Quadruped Robot

I agree, but for position control the motor cogging is also important.
I’d rather pick a motor with more poles and lower kV. That results in higher voltage, but lower current for the same torque-output. Which is a much healthier setup IMHO.

Does anyone know the cause of cogging? Of the several drone motors I tests, one was unusable with SimpleFOC. People here seggested all kinds of things I might try. But repalcing the motor fixed it. I think in general I’ve found that for simpleFOC, ‘more poles is better’ but you’d think 7 should be emough

I also notice that some moters have only one more magnet on the rotor then coils on the stator and some have two more magnets. what effect does this have?

The cause of cogging is simply because the permanent magnets are attracted to the coils of the motor, there will be a place in the motors rotation where the motor prefers to be. This is why you can feel the cogging even when no power is being delivered to the motor.
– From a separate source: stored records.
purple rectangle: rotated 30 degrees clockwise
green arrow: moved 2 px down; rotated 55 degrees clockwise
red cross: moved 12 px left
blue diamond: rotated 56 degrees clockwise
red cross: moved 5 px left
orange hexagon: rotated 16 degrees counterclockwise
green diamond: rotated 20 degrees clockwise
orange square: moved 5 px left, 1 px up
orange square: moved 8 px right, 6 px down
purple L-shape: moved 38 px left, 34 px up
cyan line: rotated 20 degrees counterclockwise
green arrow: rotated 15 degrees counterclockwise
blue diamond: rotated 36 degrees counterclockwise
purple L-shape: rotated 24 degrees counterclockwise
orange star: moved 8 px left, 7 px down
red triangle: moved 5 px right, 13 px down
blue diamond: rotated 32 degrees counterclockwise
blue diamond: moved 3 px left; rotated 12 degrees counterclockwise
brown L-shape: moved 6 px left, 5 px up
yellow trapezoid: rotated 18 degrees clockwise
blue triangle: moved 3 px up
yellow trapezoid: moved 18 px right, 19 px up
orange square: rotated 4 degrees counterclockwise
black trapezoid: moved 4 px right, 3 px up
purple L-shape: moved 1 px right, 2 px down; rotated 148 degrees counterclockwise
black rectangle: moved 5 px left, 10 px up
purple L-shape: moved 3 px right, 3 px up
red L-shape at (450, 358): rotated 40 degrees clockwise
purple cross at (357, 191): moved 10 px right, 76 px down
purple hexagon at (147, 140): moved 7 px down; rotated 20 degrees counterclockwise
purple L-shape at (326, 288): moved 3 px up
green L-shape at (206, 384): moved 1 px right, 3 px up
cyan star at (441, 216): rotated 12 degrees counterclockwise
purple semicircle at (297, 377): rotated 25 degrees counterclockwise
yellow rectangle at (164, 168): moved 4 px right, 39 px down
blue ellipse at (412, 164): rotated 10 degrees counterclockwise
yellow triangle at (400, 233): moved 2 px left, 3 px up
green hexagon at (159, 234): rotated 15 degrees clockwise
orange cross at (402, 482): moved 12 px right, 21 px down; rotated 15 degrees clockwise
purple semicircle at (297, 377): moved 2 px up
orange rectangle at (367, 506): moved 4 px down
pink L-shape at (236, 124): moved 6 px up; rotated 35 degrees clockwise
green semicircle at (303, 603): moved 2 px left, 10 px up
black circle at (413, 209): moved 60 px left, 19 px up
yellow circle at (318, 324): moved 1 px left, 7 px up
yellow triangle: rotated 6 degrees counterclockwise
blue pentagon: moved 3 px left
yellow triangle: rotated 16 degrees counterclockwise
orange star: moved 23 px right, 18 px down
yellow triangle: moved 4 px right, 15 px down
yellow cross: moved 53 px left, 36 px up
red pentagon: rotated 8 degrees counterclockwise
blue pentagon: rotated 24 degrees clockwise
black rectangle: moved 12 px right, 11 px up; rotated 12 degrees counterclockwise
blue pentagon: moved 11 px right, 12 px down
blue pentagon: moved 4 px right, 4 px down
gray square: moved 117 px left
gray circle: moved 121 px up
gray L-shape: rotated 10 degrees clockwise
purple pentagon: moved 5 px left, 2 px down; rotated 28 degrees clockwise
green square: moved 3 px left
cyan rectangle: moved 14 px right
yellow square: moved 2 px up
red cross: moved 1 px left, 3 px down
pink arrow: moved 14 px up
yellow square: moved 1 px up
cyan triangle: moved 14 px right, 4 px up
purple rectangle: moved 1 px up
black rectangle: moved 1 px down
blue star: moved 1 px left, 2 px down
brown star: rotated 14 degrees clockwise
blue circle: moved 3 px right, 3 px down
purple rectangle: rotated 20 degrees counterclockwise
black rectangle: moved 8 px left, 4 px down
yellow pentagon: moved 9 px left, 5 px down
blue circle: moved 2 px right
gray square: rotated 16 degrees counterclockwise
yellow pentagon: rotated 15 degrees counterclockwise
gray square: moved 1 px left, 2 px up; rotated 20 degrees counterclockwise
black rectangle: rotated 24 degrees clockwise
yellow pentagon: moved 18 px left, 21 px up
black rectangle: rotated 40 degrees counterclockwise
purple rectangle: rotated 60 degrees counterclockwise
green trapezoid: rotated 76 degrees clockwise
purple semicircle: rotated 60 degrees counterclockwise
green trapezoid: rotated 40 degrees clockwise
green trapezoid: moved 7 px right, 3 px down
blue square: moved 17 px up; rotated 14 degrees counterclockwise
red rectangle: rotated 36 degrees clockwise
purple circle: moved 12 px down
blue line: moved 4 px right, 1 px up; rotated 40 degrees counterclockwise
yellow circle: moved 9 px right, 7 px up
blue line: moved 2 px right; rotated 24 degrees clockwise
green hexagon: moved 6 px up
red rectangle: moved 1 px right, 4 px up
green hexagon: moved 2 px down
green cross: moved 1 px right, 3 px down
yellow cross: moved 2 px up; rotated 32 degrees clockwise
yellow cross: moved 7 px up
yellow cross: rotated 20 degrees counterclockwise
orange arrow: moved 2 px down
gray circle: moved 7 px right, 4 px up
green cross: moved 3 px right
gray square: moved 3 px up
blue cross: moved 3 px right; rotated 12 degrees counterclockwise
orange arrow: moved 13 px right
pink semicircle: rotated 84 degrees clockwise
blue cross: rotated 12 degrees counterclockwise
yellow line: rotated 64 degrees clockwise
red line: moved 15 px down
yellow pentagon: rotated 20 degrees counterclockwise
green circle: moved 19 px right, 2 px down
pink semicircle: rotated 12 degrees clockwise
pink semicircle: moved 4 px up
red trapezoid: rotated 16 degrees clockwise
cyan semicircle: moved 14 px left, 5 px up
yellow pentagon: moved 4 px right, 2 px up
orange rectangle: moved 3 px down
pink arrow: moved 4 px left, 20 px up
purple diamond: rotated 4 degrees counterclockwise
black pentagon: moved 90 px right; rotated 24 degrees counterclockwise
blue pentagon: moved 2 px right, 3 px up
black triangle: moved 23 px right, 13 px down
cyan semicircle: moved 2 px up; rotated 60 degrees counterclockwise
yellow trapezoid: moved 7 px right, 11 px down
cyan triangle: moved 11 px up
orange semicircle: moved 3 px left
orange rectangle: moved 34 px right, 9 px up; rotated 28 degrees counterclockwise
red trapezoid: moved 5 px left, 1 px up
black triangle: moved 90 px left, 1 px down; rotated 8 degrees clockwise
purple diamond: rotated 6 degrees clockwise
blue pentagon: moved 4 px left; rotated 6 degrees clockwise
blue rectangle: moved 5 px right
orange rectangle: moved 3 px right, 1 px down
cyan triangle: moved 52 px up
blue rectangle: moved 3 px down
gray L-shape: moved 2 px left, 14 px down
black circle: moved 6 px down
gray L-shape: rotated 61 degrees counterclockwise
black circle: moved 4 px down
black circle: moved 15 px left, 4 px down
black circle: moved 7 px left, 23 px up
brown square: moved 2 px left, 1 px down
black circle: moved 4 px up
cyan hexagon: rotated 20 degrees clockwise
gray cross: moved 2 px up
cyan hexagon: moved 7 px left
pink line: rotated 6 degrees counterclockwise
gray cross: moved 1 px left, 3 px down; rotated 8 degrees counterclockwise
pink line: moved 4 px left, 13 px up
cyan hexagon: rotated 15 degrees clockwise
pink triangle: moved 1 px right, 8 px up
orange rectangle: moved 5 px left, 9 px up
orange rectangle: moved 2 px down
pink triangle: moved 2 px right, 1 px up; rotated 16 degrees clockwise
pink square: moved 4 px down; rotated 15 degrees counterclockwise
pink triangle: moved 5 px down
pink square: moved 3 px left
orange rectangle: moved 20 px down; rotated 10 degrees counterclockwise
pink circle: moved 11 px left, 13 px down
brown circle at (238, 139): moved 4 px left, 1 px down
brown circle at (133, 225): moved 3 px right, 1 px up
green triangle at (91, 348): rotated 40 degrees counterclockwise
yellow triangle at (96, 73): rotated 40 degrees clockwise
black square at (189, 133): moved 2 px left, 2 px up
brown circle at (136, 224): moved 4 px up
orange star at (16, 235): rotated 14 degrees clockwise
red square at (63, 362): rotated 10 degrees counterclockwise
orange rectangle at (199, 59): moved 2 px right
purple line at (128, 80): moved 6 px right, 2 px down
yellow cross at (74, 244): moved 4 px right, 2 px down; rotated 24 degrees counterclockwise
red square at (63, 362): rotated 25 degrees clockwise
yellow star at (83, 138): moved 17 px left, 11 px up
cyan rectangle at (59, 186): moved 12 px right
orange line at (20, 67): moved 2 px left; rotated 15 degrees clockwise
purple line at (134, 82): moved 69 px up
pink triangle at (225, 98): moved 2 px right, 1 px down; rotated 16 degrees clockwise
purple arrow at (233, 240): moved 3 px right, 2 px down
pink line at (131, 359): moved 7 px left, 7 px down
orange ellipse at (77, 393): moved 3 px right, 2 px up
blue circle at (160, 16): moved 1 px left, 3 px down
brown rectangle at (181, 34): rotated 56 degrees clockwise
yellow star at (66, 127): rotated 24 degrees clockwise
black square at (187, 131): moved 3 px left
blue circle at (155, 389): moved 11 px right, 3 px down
If you think of the torque of the motor as having two components 1) this cogging force which is like a sine wave that repeats every pole pair and 2) the force caused by permanent magnets to electromagnet attraction which FOC algorithm attempts to keep constant.

To build a motor with low cogging is challenging and adds to cost e.g, increasing pole count and number of coils, reducing air gap, changing shape and arrangement of stator, coils, magnets. So if the application doesn’t need it, the simpler motor design is selected.

I think there is an element of buddhist acceptance that we need to do with cogging. It looks worse at low speed and no load, you have to ask yourself is it affecting what i need the motor to do under real world load and speeds.